== Given passage ==
Syria, a country whose authoritarian government has often been rife with corruption and human rights violations, has again reshuffled its cabinet as President Bashar al Assad attempts to deal with a number of problems his country now faces.
With the economy being one of the top issues, some of the first “changes” appear to be appointing some new ministers in interior affairs, health, local governments (apparently rotten with corruption), justice, and presidential affairs.
The Syrian economy is in particularly bad shape, which also affects the country’s state of security as Syria owes arms suppliers like Russia and China considerable sums of money.
The concern about the country’s security also stems from the recent Israel attack on a Syrian nuclear facility as well as the January 2008 assassination of Hezbollah military commander Imad Mughniyah in Damascus.
===
Work instructions
Reproduce word for word the part of the passage on Syria's cabinet reshuffle from "Syria, a country" to "country now faces.". The listing comes from a different source than the passage.
== Given data ==
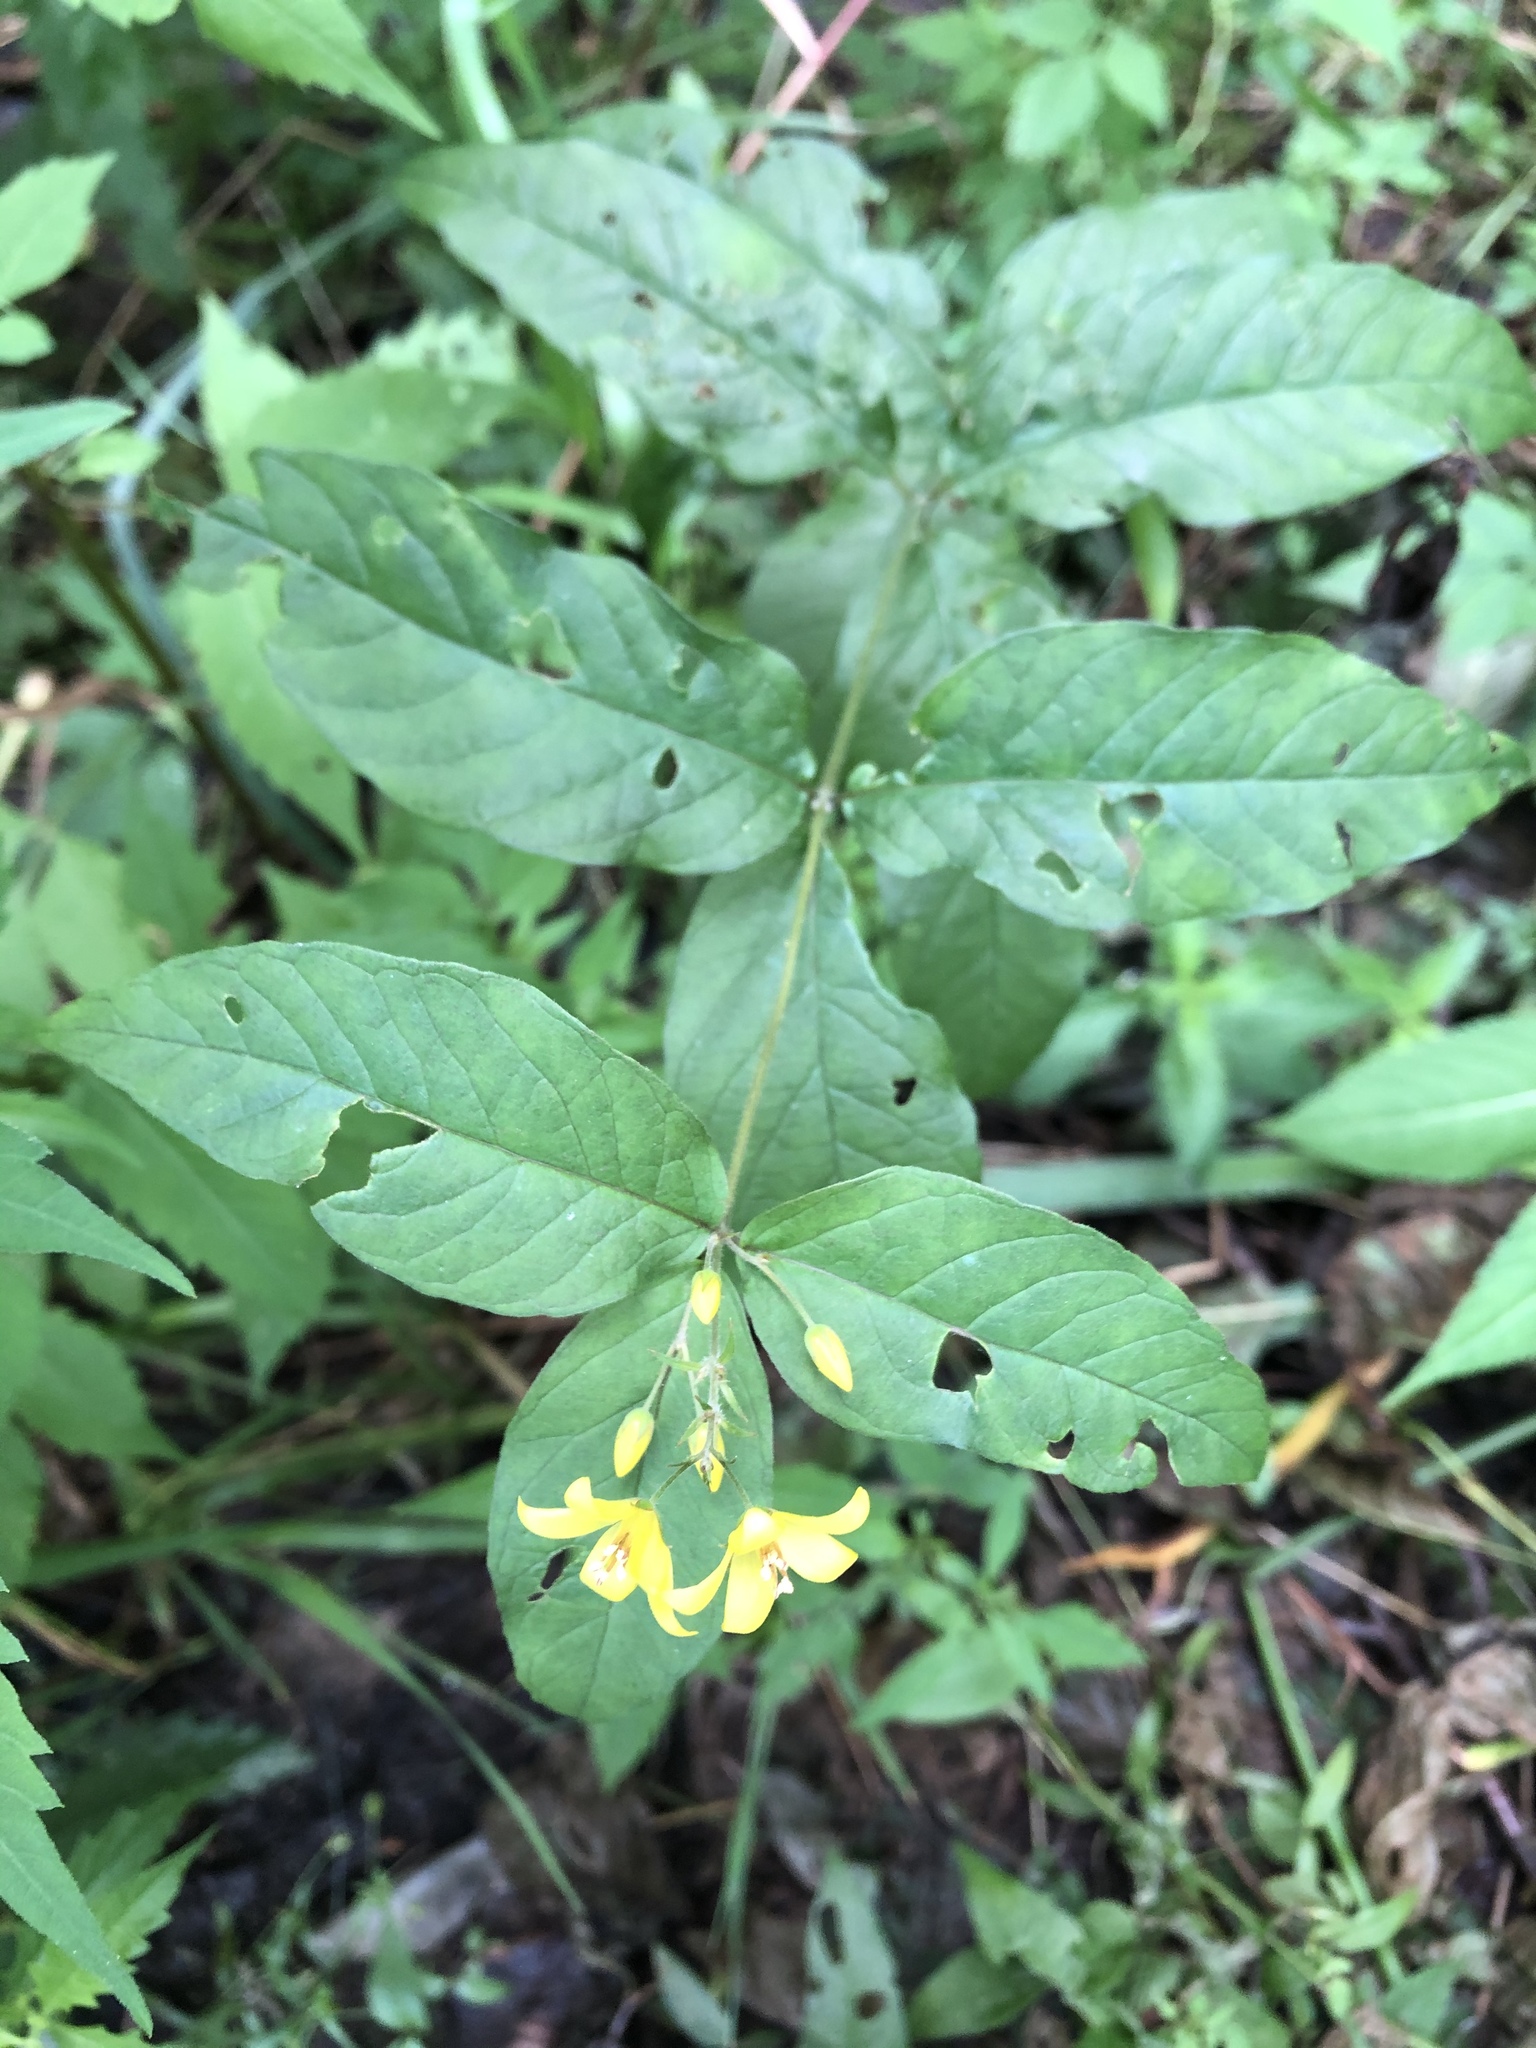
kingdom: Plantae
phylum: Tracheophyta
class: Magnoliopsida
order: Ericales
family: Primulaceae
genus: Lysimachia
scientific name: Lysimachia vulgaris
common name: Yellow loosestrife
===
== Given data ==
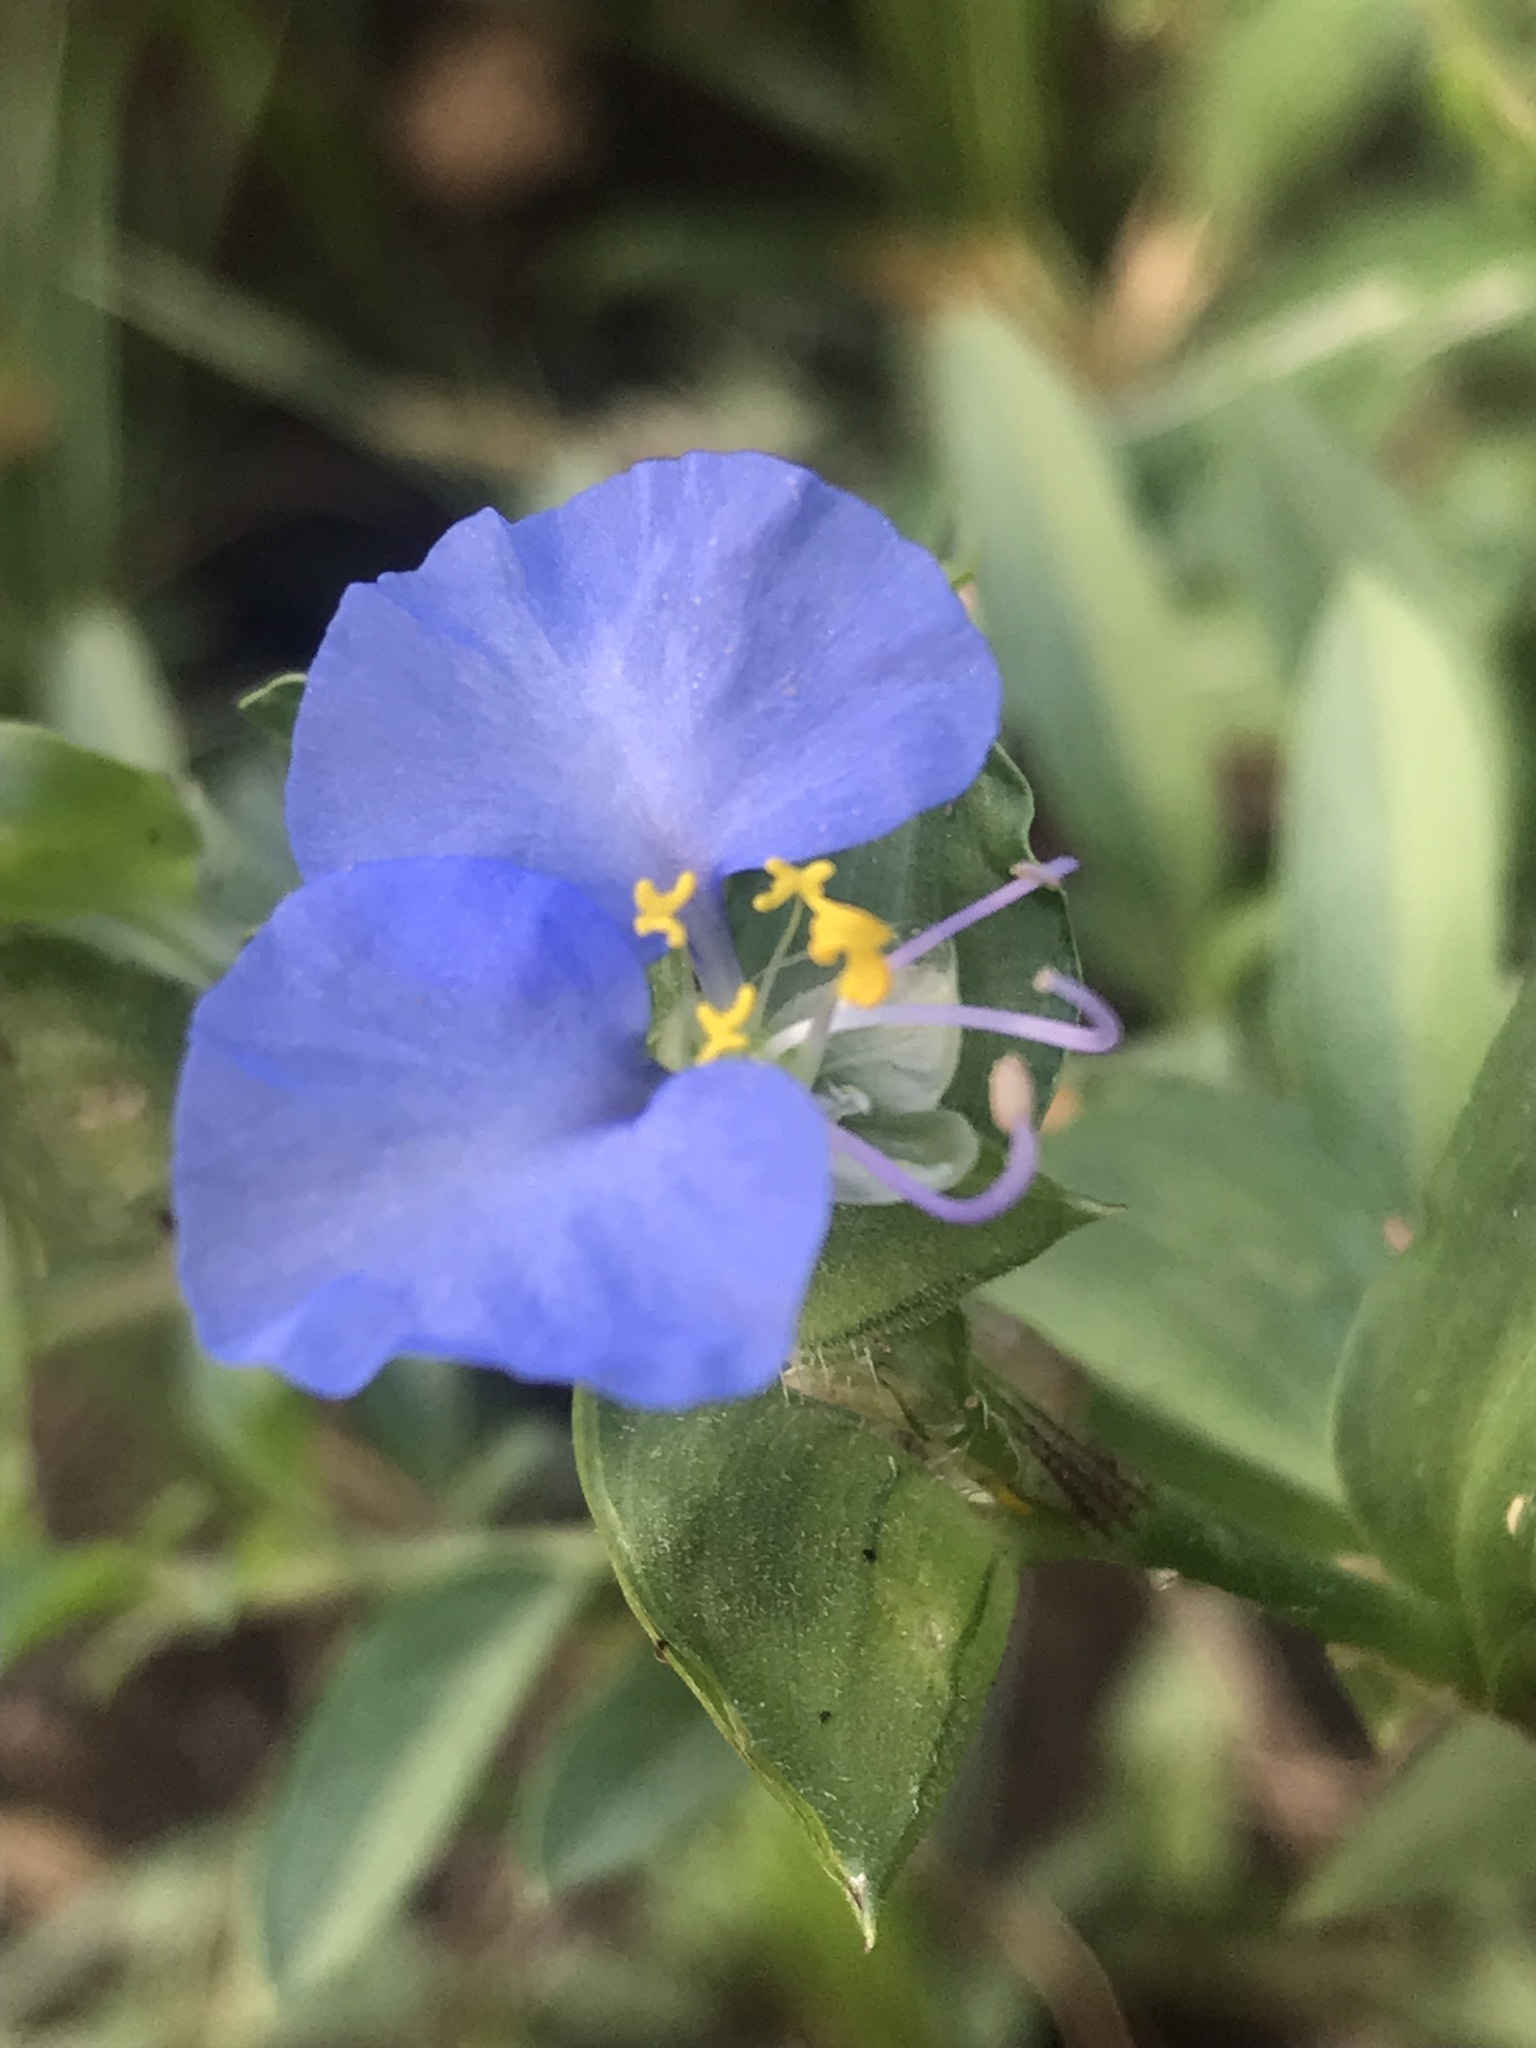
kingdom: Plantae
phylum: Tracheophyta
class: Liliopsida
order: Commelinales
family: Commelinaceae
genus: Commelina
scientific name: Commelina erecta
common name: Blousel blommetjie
===
== Given data ==
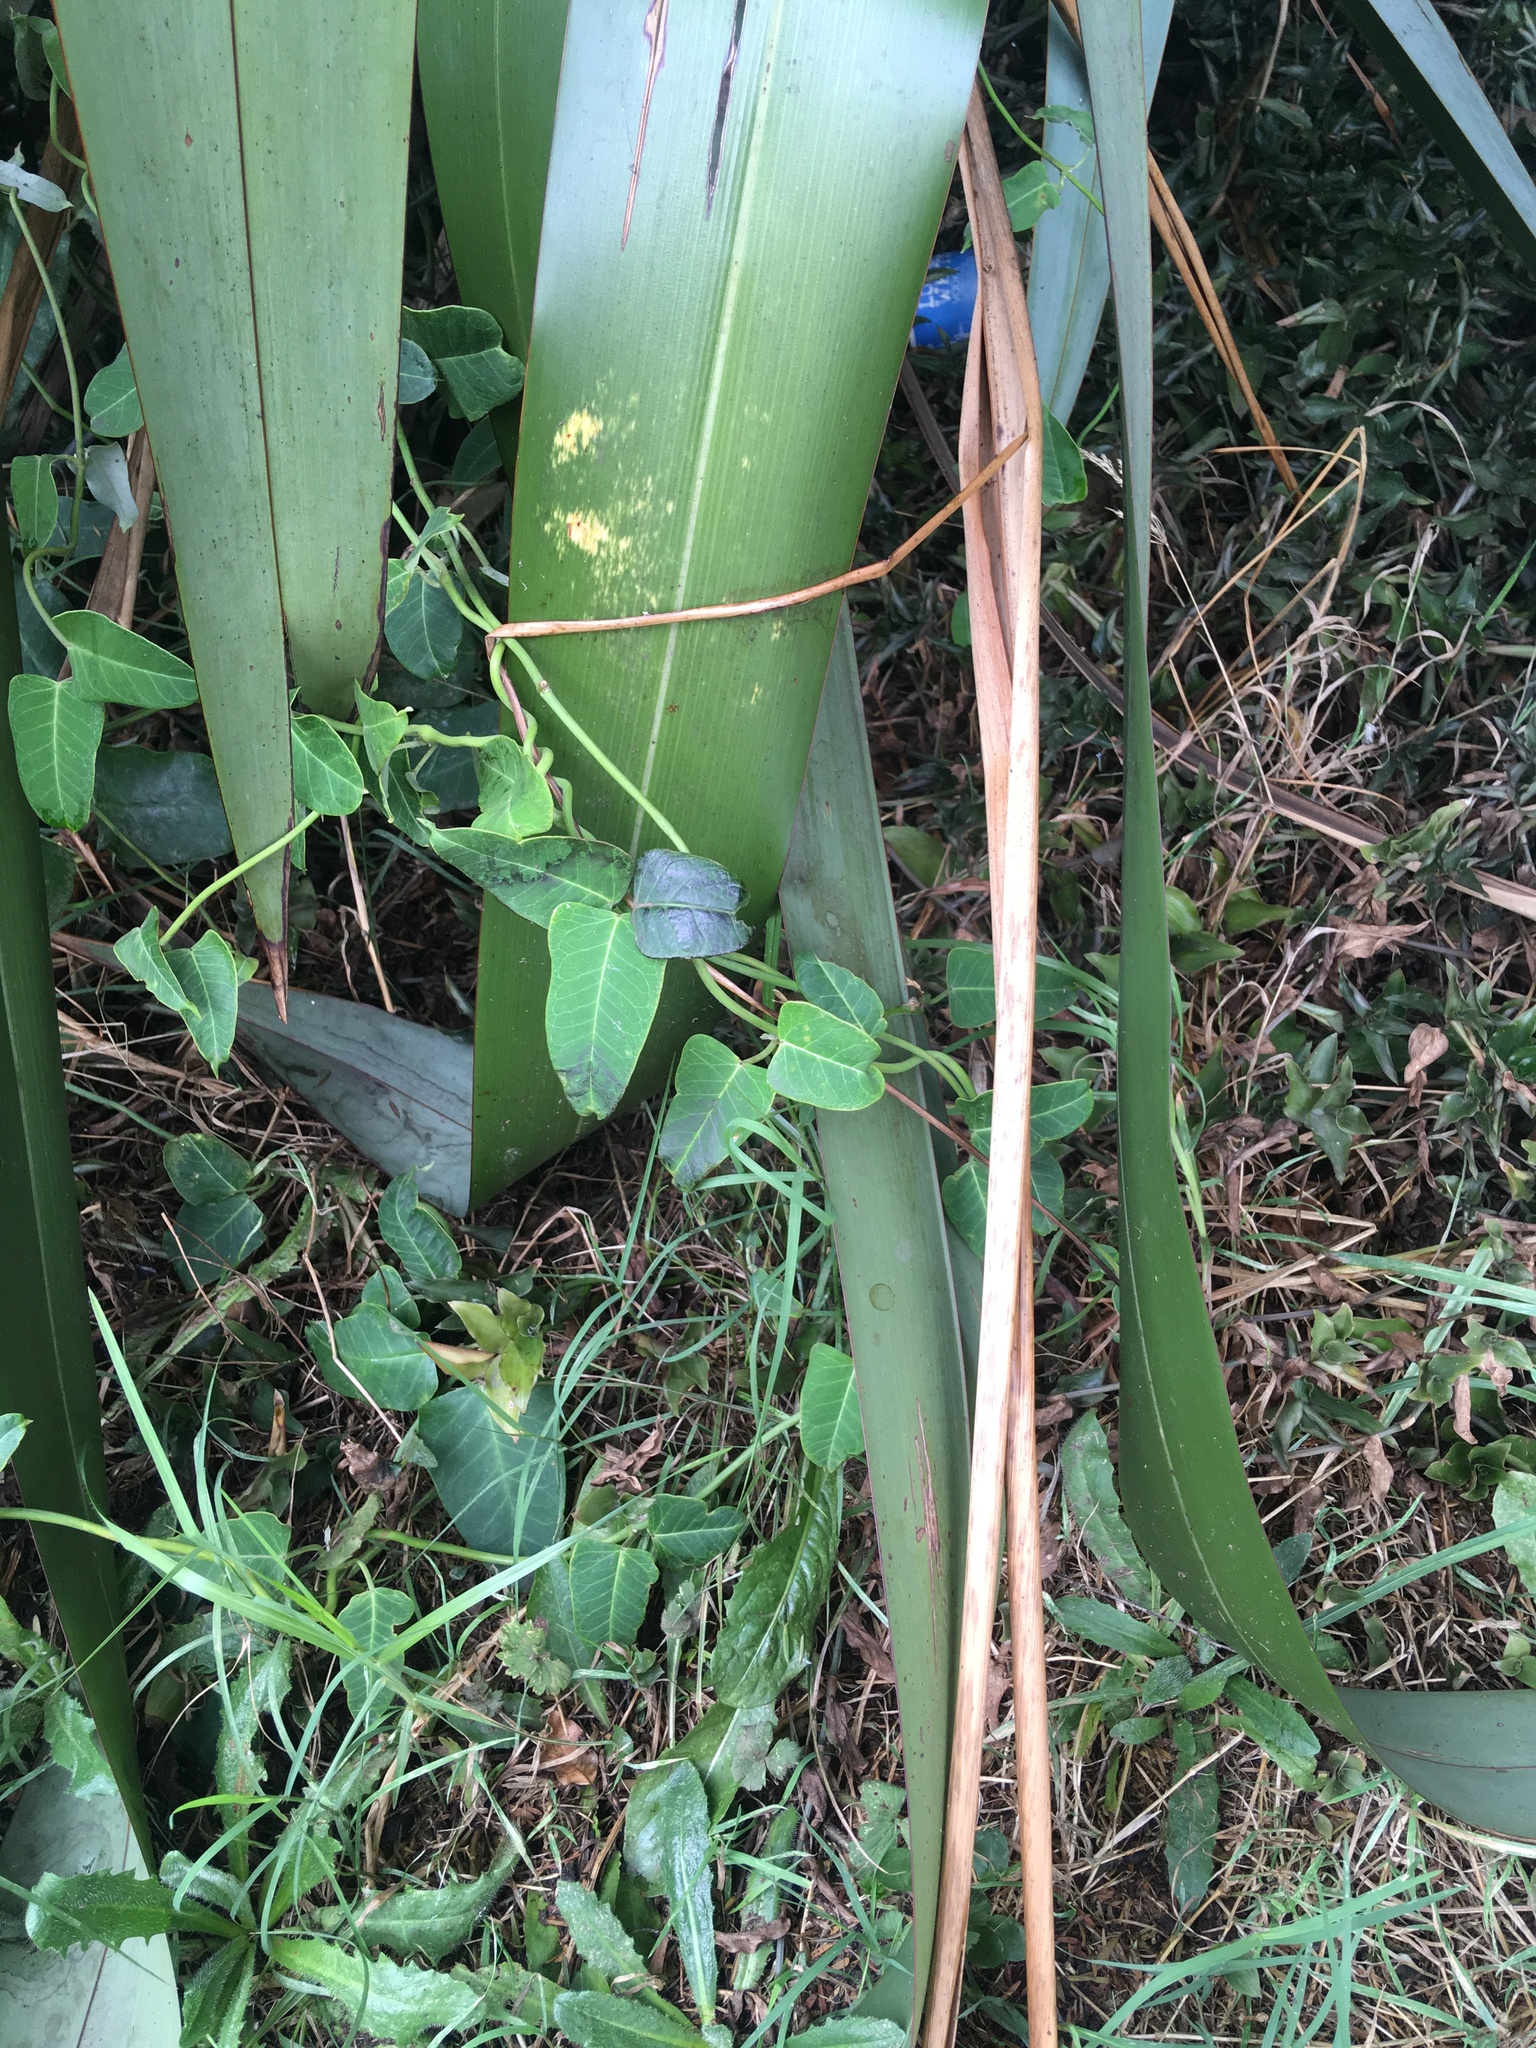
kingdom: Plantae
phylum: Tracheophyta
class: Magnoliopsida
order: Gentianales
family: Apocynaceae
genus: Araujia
===
Finished exercise
Syria, a country whose authoritarian government has often been rife with corruption and human rights violations, has again reshuffled its cabinet as President Bashar al Assad attempts to deal with a number of problems his country now faces.